GIVEN PASSAGE:
From Pillar to Post. Starting from a pillar, you run 200 \(\mathrm{m}\) east (the \(+x\) -direction) at an average speed of \(5.0 \mathrm{m} / \mathrm{s},\) and then run 280 \(\mathrm{m}\) west at an average speed of 4.0 \(\mathrm{m} / \mathrm{s}\) to a post. Calculate (a) your average speed from pillar to post and (b) your average velocity from pillar to post.

Short Answer

Expert verified
Average speed: ~4.36 m/s; Average velocity: -0.73 m/s.

REQUIREMENT 1: Translate this sentence from the pillar-to-post problem into Spanish: "Calculate (a) your average speed from pillar to post and (b) your average velocity from pillar to post."
REQUIREMENT 2: Return the stretch of the pillar-to-post problem between "From Pillar to Post. Starting" and "velocity: -0.73 m/s.", inclusive, copied without any change.

[Saved entries]
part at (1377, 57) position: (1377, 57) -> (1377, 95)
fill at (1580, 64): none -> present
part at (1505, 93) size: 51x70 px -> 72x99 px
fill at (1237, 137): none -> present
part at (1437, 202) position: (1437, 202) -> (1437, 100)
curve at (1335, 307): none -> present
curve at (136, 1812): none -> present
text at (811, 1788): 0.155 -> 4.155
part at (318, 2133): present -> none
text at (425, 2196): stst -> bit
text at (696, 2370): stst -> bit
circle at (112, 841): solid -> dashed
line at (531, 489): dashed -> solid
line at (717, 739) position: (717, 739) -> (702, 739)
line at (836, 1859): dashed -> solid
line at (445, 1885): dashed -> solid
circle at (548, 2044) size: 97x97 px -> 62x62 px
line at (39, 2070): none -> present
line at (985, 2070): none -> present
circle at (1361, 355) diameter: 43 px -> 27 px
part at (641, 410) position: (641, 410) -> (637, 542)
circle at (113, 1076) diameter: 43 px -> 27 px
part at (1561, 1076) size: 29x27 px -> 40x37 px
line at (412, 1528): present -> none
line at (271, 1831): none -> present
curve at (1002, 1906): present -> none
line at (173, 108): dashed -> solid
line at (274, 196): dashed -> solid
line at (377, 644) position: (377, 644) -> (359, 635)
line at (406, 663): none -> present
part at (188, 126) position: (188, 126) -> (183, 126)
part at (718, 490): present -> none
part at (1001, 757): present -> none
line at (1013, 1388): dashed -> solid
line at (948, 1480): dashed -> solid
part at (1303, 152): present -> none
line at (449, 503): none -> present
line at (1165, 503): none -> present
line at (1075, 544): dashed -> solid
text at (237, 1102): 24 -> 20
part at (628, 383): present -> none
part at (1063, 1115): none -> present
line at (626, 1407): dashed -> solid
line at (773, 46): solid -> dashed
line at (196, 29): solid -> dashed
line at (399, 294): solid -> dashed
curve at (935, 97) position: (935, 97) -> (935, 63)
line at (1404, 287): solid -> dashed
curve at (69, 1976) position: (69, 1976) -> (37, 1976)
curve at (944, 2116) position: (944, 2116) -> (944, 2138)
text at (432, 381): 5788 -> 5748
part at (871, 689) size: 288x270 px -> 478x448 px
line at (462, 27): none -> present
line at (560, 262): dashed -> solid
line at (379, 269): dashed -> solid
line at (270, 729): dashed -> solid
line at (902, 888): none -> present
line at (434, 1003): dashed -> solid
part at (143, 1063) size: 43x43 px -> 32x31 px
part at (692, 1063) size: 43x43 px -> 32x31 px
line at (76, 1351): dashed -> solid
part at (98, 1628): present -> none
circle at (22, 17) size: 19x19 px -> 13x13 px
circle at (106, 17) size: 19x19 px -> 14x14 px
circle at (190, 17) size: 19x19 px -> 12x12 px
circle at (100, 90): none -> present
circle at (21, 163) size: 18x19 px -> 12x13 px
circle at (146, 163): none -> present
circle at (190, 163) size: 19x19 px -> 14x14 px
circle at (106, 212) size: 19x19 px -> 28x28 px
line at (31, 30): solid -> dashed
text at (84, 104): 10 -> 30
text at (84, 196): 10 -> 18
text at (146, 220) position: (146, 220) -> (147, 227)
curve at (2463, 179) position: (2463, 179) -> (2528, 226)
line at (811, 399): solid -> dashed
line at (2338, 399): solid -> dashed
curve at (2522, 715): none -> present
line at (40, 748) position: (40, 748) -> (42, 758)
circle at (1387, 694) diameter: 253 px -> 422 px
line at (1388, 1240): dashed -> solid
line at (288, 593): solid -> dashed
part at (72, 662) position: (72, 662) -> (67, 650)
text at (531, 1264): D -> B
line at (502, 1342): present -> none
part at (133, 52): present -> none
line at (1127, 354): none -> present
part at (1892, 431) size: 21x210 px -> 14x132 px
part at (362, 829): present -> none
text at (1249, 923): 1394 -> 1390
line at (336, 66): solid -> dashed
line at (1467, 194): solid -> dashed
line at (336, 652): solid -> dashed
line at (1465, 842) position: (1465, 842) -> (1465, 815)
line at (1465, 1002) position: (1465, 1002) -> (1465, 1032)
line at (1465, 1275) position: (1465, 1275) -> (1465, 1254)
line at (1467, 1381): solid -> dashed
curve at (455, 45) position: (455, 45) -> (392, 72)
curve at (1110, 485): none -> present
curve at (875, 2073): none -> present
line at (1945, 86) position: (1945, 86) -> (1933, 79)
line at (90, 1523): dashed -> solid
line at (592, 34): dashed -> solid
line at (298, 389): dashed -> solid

ANSWER 1: Calcula (a) tu rapidez media del pilar al poste y (b) tu velocidad media del pilar al poste.

ANSWER 2:
From Pillar to Post. Starting from a pillar, you run 200 \(\mathrm{m}\) east (the \(+x\) -direction) at an average speed of \(5.0 \mathrm{m} / \mathrm{s},\) and then run 280 \(\mathrm{m}\) west at an average speed of 4.0 \(\mathrm{m} / \mathrm{s}\) to a post. Calculate (a) your average speed from pillar to post and (b) your average velocity from pillar to post.

Short Answer

Expert verified
Average speed: ~4.36 m/s; Average velocity: -0.73 m/s.